Yes, Kick knew exactly what Eunice was talking about. And she herself was just barely keeping from erupting in fury at her father, What have you done! I warned you!
“Let’s make a deal,” Kick said, putting her hand on her sister’s long, outstretched legs. “We won’t let her go. She’ll never be gone for us.”
Eunice drew in a shaky breath. “All right,” she agreed quietly.
“Now let’s go swimming,” Kick said.
Every day after that, Kick cajoled Eunice into some outdoor activity that was as far away from their parents as she could get—golf, tennis, sailing, swimming. Their siblings were in silent cahoots, often following the now-eldest sister out the door and into the sun. Eunice even laughed at a joke Joe Jr. made during a round of golf, and Kick took that as a major victory. One morning, she caught Eunice tickling Teddy on the beach. Meanwhile, her mother practically force-fed Eunice piles of potatoes and chicken and roast beef, washed down with tall glasses of whole milk. Eunice complained of stomachaches and refused dessert, but after a week she’d begun to put on weight and her skin began to look healthy again.

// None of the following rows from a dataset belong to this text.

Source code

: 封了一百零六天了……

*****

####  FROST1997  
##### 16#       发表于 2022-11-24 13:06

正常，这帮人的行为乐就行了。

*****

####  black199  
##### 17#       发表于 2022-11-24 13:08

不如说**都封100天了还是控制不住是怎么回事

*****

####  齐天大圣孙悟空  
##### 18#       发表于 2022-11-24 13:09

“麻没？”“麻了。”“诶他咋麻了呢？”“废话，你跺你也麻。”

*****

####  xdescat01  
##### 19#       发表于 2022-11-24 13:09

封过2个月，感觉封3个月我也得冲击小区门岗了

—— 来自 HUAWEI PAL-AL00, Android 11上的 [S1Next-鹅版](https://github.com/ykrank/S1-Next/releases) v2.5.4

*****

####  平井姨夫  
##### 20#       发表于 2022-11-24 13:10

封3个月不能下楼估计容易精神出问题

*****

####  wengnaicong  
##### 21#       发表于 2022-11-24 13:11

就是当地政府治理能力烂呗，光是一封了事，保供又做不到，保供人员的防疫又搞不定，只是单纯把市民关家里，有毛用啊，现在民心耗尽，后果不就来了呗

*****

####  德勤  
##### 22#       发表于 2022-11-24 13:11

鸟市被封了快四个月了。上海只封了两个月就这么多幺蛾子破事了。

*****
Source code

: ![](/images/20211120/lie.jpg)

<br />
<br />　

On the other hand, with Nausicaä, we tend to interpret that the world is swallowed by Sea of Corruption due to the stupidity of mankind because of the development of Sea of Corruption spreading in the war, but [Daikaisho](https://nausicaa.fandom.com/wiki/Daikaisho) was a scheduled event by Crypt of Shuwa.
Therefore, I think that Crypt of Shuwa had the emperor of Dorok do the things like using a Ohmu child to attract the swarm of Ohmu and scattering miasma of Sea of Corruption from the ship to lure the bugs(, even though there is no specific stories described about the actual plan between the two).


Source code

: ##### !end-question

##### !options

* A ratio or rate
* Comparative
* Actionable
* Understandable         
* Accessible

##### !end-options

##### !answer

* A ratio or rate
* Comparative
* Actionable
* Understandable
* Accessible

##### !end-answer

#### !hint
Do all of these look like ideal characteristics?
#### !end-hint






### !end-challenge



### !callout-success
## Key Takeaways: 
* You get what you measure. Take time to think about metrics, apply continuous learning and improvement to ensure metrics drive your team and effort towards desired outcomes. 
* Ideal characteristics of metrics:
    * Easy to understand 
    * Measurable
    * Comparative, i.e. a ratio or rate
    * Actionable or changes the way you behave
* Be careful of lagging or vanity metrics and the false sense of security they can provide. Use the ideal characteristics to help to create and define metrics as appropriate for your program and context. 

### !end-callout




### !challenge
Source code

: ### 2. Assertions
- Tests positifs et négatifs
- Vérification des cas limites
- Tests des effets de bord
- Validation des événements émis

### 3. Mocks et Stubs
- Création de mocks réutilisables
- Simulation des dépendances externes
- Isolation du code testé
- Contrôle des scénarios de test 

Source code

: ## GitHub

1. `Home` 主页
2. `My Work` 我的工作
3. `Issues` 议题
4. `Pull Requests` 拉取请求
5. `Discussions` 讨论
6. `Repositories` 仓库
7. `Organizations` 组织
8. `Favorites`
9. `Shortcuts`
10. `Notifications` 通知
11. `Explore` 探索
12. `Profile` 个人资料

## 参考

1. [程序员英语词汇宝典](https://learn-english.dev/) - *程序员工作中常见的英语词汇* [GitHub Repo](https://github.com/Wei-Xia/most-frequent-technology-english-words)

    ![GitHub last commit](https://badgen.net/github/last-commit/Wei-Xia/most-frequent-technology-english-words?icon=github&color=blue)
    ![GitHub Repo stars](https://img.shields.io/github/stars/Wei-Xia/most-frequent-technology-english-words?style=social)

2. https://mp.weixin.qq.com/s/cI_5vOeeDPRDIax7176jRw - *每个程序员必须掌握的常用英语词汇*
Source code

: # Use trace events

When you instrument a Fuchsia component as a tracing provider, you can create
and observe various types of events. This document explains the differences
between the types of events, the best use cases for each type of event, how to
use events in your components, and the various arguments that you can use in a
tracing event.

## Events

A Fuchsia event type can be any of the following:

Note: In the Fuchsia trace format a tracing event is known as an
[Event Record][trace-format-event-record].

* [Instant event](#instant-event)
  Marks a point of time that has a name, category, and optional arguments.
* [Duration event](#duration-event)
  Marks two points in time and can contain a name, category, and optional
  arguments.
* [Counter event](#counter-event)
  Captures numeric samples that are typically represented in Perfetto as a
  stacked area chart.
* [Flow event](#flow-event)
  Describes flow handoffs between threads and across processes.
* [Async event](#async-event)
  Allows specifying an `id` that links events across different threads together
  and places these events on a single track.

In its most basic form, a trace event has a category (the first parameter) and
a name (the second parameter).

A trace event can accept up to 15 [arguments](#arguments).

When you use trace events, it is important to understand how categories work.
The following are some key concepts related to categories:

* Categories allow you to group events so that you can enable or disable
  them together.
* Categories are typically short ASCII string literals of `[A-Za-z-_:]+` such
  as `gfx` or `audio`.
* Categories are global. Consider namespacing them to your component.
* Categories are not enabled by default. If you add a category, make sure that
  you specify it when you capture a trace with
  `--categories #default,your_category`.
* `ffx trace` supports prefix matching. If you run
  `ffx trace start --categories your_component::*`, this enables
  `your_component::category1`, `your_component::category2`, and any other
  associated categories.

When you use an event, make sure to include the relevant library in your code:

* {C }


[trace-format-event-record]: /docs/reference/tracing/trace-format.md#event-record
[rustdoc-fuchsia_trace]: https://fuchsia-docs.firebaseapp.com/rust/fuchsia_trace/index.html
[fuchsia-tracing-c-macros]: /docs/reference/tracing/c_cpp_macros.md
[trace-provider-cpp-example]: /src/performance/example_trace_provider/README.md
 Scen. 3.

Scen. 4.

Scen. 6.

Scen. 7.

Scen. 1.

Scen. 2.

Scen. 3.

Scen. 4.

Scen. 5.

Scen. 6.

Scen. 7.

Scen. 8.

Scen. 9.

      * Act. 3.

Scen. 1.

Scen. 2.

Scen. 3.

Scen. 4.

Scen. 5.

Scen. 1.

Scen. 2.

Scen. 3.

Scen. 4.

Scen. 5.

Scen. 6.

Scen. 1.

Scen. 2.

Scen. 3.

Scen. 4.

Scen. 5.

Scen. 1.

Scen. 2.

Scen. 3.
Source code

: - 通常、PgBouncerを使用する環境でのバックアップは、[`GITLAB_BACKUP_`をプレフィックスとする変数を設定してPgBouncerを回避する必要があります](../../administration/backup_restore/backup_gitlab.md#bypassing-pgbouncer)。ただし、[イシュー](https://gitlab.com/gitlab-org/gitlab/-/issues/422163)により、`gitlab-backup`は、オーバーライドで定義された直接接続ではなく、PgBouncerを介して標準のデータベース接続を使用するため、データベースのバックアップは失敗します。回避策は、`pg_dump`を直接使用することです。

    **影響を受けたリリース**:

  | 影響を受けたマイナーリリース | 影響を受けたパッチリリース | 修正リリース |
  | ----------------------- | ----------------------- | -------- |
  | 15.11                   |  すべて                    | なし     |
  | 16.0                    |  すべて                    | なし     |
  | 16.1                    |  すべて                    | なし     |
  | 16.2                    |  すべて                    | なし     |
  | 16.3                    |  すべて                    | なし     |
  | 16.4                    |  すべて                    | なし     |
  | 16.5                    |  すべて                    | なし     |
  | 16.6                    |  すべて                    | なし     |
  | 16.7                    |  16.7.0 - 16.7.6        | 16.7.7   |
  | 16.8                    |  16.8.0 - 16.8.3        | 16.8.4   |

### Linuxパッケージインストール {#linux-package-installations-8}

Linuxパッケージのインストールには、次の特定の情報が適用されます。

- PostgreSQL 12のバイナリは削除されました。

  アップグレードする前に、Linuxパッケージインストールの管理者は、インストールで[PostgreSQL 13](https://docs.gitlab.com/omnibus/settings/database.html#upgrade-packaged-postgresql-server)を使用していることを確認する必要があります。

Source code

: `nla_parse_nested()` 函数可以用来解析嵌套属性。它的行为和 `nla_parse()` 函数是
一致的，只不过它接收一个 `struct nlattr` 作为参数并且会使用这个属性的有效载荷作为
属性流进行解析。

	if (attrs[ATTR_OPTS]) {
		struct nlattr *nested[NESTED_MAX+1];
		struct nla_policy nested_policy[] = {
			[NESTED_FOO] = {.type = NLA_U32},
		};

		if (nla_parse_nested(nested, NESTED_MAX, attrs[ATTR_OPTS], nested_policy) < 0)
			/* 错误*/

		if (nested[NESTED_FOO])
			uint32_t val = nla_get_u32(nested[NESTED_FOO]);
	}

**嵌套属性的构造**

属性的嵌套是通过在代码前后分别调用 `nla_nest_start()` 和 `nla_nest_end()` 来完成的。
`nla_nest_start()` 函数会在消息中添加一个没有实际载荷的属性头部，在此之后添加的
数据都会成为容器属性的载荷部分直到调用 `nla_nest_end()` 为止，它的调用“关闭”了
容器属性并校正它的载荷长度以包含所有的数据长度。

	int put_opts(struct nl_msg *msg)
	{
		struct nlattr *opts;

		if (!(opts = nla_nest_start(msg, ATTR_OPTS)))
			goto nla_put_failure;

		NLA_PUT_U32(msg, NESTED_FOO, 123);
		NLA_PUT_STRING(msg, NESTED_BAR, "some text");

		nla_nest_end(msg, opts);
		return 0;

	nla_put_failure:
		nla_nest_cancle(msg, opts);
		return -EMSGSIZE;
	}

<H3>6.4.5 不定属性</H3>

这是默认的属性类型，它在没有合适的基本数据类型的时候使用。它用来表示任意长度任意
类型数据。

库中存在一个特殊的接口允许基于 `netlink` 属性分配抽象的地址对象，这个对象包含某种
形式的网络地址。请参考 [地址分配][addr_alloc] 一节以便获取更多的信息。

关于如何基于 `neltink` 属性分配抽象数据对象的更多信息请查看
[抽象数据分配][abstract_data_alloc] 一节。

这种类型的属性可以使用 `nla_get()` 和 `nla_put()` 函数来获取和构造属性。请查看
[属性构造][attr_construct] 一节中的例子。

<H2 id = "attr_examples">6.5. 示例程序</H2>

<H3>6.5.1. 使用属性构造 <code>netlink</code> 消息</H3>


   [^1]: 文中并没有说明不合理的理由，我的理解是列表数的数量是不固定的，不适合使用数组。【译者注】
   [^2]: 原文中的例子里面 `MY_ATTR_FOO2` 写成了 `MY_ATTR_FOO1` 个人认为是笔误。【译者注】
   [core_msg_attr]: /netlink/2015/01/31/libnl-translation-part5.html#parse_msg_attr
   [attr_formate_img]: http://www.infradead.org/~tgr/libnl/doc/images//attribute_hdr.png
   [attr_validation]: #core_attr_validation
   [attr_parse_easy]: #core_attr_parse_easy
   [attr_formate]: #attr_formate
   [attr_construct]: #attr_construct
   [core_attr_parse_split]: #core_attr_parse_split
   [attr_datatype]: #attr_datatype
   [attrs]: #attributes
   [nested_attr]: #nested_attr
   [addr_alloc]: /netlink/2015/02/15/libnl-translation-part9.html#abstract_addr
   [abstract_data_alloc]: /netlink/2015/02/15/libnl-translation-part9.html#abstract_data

On Christmas Eve, her family dressed in something more like their Easter best. The Florida weather was warm and distinctly un-Christmassy, nothing like the wonderful cold she’d have been banishing with roaring fires and hot buttered rums in London. After a feast replete with cookies and cakes, to Teddy’s utter delight, all the Kennedys piled into a caravan of cars that took them to midnight mass, as was their tradition. They had celebrated Christ’s birth in so many places over the years, but this was the one constant. Midnight mass. As a child, Kick had loved getting to break the bedtime rules and gathering with so many others in a warm and brightly lit church, sharing in the exultation of the holiday. Kick searched herself for this same expansive joy as she stood and sang “Silent Night” beneath the arches of the little cathedral, but found only a tightness in her chest, her heart straining to beat.